Le problème, c’est que le KOD n'a aucun moyen financier. Alors il commence petit : un piquet de grève, avec quelques centaines de personnes. Mais le gouvernement met le feu aux poudres. Début décembre, la Première ministre Beata Szydlo annonce la réforme du Tribunal constitutionnel. La nouvelle loi paralyse totalement la première cour du pays, qui voit sa capacité à contrôler le pouvoir réduite à néant. Là, Mateusz Kijowski réalise qu’il faut faire davantage.
Avec le reste du "directoire" – les six premières personnes à avoir rejoint le KOD sur Facebook –, il décide d’appeler à la manifestation. Toute l’organisation repose sur le système D. Les tracts ? "Des patrons d’imprimerie qui sympathisent avec le mouvement les réalisent gratuitement", explique Piotr Wieczorek, nommé coordinateur de la région de Varsovie. On peint des banderoles au milieu du salon d’un militant.

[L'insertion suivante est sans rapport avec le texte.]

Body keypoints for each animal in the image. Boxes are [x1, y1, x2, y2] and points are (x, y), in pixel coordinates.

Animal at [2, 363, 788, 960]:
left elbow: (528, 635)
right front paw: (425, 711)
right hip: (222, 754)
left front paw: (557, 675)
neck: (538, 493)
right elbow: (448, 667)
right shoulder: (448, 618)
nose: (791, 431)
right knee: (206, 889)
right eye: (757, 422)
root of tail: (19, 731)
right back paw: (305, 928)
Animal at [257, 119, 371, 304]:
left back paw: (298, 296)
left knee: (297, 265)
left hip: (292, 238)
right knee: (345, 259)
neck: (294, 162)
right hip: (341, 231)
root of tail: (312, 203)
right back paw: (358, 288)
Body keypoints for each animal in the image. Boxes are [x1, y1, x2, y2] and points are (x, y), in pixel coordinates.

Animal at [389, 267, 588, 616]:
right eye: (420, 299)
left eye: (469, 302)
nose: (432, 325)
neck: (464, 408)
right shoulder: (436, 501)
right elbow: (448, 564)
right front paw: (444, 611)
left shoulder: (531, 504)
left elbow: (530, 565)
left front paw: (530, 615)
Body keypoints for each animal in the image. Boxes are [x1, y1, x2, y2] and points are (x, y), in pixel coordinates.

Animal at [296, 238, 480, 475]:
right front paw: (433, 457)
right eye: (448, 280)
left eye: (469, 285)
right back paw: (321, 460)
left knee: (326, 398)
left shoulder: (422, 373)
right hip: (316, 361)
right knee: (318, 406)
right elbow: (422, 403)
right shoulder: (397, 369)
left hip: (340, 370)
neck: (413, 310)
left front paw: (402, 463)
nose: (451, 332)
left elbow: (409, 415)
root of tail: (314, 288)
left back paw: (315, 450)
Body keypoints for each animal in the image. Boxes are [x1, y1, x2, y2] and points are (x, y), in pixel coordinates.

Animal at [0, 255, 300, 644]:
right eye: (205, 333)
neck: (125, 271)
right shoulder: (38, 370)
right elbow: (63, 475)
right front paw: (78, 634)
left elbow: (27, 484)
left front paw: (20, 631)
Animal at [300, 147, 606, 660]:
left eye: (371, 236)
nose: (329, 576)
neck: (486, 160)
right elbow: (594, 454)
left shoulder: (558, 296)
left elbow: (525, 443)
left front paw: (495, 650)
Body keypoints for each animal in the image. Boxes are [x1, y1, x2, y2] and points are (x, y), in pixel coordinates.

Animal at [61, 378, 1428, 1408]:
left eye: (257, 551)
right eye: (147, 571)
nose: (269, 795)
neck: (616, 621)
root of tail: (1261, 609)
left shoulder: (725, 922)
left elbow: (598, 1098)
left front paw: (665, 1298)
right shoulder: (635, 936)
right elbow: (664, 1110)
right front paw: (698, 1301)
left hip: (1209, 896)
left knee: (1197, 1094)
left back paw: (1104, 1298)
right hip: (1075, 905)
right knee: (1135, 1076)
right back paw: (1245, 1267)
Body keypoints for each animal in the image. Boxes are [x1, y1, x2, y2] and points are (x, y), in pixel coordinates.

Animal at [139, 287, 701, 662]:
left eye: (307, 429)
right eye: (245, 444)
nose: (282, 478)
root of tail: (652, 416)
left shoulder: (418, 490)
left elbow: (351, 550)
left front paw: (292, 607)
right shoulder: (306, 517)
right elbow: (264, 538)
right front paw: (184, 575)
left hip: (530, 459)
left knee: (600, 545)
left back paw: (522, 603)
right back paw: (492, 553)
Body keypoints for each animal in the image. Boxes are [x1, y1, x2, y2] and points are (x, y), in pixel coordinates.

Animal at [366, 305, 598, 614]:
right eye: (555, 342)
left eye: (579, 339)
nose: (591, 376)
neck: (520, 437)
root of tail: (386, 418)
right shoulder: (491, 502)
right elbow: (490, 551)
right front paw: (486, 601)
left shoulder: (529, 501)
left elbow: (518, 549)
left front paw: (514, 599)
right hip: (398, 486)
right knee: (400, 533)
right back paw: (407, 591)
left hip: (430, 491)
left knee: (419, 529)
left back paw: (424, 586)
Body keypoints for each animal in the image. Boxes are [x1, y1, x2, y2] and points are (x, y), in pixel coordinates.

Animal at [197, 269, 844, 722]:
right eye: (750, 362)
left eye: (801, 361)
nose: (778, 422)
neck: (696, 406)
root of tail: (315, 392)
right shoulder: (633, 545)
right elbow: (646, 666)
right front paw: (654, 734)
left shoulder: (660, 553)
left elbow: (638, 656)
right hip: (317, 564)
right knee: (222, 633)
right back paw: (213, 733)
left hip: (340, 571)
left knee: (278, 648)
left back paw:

Des réunions se tiennent dans des cafés dont les tenanciers soutiennent le KOD. D’autres membres du mouvement vont acheter, de leur poche, des drapeaux et des badges.
Une heure avant le début de la première marche du KOD, samedi 12 décembre, tout est enfin prêt. Mais Mateusz Kijowski fait grise mine. Il craint l’échec : 2 000 militants à peine sont groupés sur la place devant le Tribunal constitutionnel. "Ça va être ridicule", redoute Piotr Wieczorek, un badge du KOD accroché sur la poitrine.
Quarante-cinq minutes avant le départ, quelques personnes commencent à converger vers la place. Le groupe se met à grossir, renforcé par des dizaines de manifestants. Dans la rue voisine, ce sont des centaines de Polonais qui marchent. "C’est comme une énorme vague qui arrive de tous les côtés… On n’en voit pas la fin ! s’exclame Joanna Roqueblave, l’exubérante Franco-Polonaise du directoire. N’allez pas croire que je suis émotive, hein, mais assister à quelque chose comme ça… Ça vous met les larmes aux yeux !"
Ils sont finalement 50 000 à remonter la luxueuse Nowy Swiat en direction du palais présidentiel, drapeaux européens et polonais à la main. Ou bien 70 000 ? "La police a annoncé encore plus de manifestants que nous, avant de se raviser et de parler de 17 000 personnes", explique Mateusz Kijowski, en tête du cortège. "Je crois qu’ils ont reçu un petit coup de fil du gouvernement…" ajoute Piotr Wieczorek avec un sourire.